--- Supplied records ---
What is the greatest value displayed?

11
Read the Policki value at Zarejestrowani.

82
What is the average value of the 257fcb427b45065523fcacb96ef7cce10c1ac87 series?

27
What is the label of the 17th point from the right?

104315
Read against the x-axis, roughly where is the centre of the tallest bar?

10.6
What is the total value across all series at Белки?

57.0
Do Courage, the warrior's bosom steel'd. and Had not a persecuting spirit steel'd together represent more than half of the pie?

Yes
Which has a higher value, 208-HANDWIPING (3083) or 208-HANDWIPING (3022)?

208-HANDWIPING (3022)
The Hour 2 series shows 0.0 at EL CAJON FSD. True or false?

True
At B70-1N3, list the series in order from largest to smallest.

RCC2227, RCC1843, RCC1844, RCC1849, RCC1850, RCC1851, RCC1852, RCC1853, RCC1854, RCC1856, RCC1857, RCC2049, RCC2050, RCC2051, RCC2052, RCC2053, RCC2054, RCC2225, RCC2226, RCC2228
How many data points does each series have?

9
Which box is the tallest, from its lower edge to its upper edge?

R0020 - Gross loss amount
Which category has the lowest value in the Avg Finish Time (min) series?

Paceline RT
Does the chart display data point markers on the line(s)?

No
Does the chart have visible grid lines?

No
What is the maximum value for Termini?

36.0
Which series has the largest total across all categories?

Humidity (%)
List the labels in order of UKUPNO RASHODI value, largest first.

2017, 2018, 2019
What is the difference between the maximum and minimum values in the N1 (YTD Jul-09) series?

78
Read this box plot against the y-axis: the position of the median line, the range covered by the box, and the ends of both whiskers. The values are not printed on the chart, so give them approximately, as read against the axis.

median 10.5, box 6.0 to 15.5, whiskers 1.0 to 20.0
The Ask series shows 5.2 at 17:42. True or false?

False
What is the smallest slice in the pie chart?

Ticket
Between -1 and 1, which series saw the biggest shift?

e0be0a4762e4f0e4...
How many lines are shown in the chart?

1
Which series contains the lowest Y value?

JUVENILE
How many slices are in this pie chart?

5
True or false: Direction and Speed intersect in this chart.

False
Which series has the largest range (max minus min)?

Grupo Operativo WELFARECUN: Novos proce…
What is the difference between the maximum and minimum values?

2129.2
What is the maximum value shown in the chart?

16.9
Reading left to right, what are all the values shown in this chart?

--- What is required ---
Report how many lines in the items above contain the string "True", with case counting, and give only that number.

--- Exercise output ---
4